THE PRESIDENT: I think what I said meets that case.

MR. ALDERMAN: I thought so, yes.

THE PRESIDENT: Because what I said was that the defendants’ counsel would be furnished with 10 copies of the trial briefs in English at the same time that they are furnished to the Tribunal. Therefore, if you don’t furnish the trial briefs to the Tribunal, none will be furnished to the defendants’ counsel.

MR. ALDERMAN: Yes. When the Tribunal rose on Friday last, I had just completed an introductory statement preliminary to the presentation of evidence on the aggressive war aspect of the case. In that introductory statement I had invited attention to the parts of the Charter and to the parts of the Indictment which are pertinent to this aspect of the case. I had also discussed the relationship between recorded history and the evidence to be presented, indicating what sort of additions to recorded history would be made by the evidence contained in the captured documents.

I then indicated to the Court that I would first proceed by presenting singly a handful of captured documents, which, in our opinion, prove the corpus of the crime of aggressive war, leaving no reasonable doubt concerning the aggressive character of the Nazi war, or concerning the conspiratorial premeditation of that war. I indicated to the Tribunal that after proving the corpus of the crime in this way I would follow the presentation of this evidence with a more or less chronological presentation of the case on aggressive war, producing evidence in greater detail of the relevant activities of the conspirators from 1933 to 1941.

As the members of the Tribunal may understand, it is easier to make plans about presentation than to keep them. There have been, by necessity, some changes in our plans. I indicated on Friday that to a certain extent the American case under Count One and the British case under Count Two would interlock. The British Chief Prosecutor, Sir Hartley Shawcross, is by force of circumstances, required to be in London this week.

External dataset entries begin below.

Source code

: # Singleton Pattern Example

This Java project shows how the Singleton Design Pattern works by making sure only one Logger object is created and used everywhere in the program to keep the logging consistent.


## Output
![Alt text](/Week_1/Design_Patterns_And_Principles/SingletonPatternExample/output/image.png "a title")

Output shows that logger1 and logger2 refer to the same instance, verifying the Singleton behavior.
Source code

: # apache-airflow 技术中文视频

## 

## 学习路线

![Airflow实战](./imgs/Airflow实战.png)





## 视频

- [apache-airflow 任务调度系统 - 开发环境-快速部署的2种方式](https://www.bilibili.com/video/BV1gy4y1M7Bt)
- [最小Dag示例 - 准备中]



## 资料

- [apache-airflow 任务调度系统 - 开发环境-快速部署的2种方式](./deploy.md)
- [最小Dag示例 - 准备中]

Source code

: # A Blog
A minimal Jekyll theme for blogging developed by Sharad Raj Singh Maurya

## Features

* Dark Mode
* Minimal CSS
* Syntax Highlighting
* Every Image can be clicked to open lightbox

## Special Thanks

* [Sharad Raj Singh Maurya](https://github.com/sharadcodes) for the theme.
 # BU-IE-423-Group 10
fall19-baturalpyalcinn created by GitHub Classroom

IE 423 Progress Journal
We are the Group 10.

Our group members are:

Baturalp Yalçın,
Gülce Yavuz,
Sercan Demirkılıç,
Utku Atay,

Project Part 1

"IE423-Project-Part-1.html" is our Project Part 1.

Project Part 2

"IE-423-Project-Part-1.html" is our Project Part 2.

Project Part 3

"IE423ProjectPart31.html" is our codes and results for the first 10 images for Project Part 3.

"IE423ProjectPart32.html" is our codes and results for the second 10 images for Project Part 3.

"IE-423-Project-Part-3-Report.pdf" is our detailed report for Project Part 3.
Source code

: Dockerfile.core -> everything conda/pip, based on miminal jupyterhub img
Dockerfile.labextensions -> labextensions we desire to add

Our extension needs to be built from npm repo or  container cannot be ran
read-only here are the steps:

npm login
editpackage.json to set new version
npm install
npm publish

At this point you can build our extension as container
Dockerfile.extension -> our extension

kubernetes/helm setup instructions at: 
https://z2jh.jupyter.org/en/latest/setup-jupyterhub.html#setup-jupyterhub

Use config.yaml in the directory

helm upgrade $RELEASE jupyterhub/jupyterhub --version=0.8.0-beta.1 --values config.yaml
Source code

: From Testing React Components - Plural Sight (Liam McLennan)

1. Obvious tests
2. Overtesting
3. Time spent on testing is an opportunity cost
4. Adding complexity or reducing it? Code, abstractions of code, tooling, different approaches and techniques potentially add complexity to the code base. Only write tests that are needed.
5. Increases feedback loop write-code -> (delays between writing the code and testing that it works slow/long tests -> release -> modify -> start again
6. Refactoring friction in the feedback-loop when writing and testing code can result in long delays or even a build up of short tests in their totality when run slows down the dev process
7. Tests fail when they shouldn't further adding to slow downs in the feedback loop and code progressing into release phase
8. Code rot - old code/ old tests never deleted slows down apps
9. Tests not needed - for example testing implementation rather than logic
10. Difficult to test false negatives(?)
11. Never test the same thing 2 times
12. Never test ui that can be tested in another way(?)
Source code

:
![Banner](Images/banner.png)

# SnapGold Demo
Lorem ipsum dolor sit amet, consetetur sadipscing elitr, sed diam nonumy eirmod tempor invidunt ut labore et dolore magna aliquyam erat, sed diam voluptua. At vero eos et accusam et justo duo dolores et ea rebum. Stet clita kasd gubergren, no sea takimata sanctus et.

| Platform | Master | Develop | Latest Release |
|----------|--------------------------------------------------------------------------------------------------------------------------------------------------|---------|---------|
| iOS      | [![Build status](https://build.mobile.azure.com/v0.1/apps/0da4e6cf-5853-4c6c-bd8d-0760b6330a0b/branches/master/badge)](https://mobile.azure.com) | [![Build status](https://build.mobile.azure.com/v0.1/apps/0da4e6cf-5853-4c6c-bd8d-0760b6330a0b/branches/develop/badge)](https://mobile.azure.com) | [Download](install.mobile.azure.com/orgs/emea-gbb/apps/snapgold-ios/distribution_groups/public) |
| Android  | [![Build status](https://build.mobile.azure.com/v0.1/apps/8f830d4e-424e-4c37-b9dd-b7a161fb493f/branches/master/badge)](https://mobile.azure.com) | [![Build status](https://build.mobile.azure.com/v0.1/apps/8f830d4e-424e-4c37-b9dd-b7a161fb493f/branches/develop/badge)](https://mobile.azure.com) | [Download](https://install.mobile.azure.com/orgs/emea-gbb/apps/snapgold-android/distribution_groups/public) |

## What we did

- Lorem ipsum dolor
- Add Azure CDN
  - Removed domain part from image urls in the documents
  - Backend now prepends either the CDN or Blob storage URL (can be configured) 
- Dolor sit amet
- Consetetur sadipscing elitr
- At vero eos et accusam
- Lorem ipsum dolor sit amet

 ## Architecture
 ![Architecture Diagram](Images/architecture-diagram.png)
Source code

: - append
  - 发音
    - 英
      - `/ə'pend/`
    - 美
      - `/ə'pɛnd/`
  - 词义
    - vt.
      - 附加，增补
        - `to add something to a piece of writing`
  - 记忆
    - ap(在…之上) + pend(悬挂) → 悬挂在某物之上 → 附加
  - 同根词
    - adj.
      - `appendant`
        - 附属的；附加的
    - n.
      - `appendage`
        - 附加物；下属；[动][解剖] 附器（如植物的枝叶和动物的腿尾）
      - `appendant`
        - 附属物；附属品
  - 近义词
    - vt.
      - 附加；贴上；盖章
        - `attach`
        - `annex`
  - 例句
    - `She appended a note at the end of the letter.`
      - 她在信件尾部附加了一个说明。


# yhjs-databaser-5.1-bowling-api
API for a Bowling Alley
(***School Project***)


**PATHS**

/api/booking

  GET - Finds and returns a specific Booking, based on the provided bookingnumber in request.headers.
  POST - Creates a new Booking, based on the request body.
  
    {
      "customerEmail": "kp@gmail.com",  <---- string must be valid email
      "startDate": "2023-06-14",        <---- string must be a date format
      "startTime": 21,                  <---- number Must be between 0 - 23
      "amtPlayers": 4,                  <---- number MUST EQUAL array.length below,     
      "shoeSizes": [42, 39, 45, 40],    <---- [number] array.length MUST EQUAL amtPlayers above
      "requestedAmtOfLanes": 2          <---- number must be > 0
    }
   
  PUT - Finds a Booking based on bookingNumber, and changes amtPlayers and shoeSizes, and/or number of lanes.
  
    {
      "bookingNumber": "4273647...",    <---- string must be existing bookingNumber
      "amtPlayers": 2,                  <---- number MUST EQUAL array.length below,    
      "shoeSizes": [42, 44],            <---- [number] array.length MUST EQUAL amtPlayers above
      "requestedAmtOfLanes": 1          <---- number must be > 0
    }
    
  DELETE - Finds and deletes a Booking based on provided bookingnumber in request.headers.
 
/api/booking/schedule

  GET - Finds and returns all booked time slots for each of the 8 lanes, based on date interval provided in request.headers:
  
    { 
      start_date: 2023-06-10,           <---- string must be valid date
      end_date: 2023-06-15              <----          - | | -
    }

He expects to be back next week. The intention now is that when he returns Monday he will make his opening statement covering Count Two of the Indictment and such interrelated parts of Count One of the Indictment as have not by then been presented. So that what is at the moment planned, if it meets with the Court’s views, is that I shall continue, as far as I may within 2 days of this week, on the detailed story as to aggressive war; that thereupon we shall alter the presentation and present some other matters coming under Count One. Then, following the British Chief Prosecutor’s opening statement on Monday of next week, we shall continue jointly with the chapters on Poland, Russia, and Japan, as parts of both Count One and Two. While that may not be strictly logical, it seems to us the best method with which to proceed under the circumstances.

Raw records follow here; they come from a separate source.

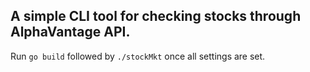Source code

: ## A simple CLI tool for checking stocks through AlphaVantage API.
Run `go build` followed by `./stockMkt` once all settings are set.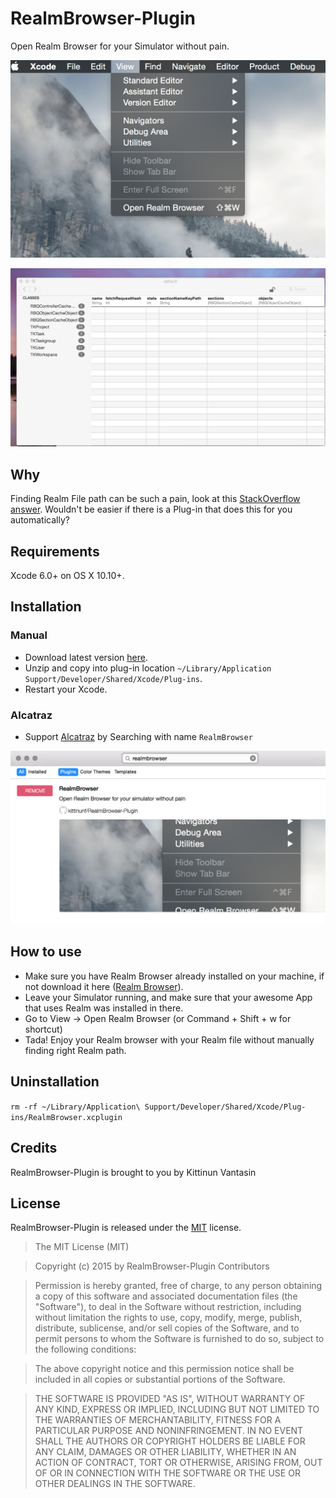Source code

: # RealmBrowser-Plugin

Open Realm Browser for your Simulator without pain.

![](https://raw.githubusercontent.com/kittinunf/RealmBrowser-Plugin/master/art/ss.png)

![](https://raw.githubusercontent.com/kittinunf/RealmBrowser-Plugin/master/art/ss1.png)

## Why

Finding Realm File path can be such a pain, look at this [StackOverflow answer](http://stackoverflow.com/questions/28465706/how-to-find-my-realm-file/28465803#28465803). Wouldn't be easier if there is a Plug-in that does this for you automatically?

## Requirements

Xcode 6.0+ on OS X 10.10+.

## Installation

### Manual 

* Download latest version [here](https://github.com/kittinunf/RealmBrowser-Plugin/releases/latest).
* Unzip and copy into plug-in location `~/Library/Application Support/Developer/Shared/Xcode/Plug-ins`.
* Restart your Xcode.

### Alcatraz

* Support [Alcatraz](http://alcatraz.io/) by Searching with name `RealmBrowser`

![](https://raw.githubusercontent.com/kittinunf/RealmBrowser-Plugin/master/art/ss2.png)

## How to use

* Make sure you have Realm Browser already installed on your machine, if not download it here ([Realm Browser](https://static.realm.io/downloads/objc/latest)).
* Leave your Simulator running, and make sure that your awesome App that uses Realm was installed in there.
* Go to View -> Open Realm Browser (or Command + Shift + w for shortcut)
* Tada! Enjoy your Realm browser with your Realm file without manually finding right Realm path.

## Uninstallation

`rm -rf ~/Library/Application\ Support/Developer/Shared/Xcode/Plug-ins/RealmBrowser.xcplugin`

## Credits

RealmBrowser-Plugin is brought to you by Kittinun Vantasin

## License

RealmBrowser-Plugin is released under the [MIT](http://opensource.org/licenses/MIT) license.
>The MIT License (MIT)

>Copyright (c) 2015 by RealmBrowser-Plugin Contributors

>Permission is hereby granted, free of charge, to any person obtaining a copy
>of this software and associated documentation files (the "Software"), to deal
>in the Software without restriction, including without limitation the rights
>to use, copy, modify, merge, publish, distribute, sublicense, and/or sell
>copies of the Software, and to permit persons to whom the Software is
>furnished to do so, subject to the following conditions:

>The above copyright notice and this permission notice shall be included in
>all copies or substantial portions of the Software.

>THE SOFTWARE IS PROVIDED "AS IS", WITHOUT WARRANTY OF ANY KIND, EXPRESS OR
>IMPLIED, INCLUDING BUT NOT LIMITED TO THE WARRANTIES OF MERCHANTABILITY,
>FITNESS FOR A PARTICULAR PURPOSE AND NONINFRINGEMENT. IN NO EVENT SHALL THE
>AUTHORS OR COPYRIGHT HOLDERS BE LIABLE FOR ANY CLAIM, DAMAGES OR OTHER
>LIABILITY, WHETHER IN AN ACTION OF CONTRACT, TORT OR OTHERWISE, ARISING FROM,
>OUT OF OR IN CONNECTION WITH THE SOFTWARE OR THE USE OR OTHER DEALINGS IN
>THE SOFTWARE.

I turn now to the period of 1933 to 1936, a period characterized by an orderly, planned sequence of preparations for war. This is the period covered by Paragraphs 1 and 2 of IV (F) of the Indictment. This may be found at Page 7 of the printed English text of the Indictment.

The essential character of this period was the formulation and execution of the plan to rearm and to reoccupy and fortify the Rhineland in violation of the Treaty of Versailles and other treaties, in order to acquire military strength and political bargaining power to be used against other nations.

Hitler’s own eloquence in a secret speech delivered to all Supreme Commanders on 23 November 1939, at 1200 hours, is sufficient to characterize this phase of the Nazi conspiracy. This document comes to hand as a captured document found in the OKW files—OKW is Ober Kommando der Wehrmacht (the High Command of the Army, Chief of the High Command of the Armed Forces)—and was captured at Flensburg. The document is numbered 789-PS in our numbered series of documents.

I have in my hand, if the Court please, the German original of this document in the condition in which it was captured, and I wish to offer the document in evidence and have it given the proper serial number as the United States prosecutor’s exhibit. The serial number, I understand, is United States Exhibit 23. I would ask that the German text of the original be handed to the German interpreters.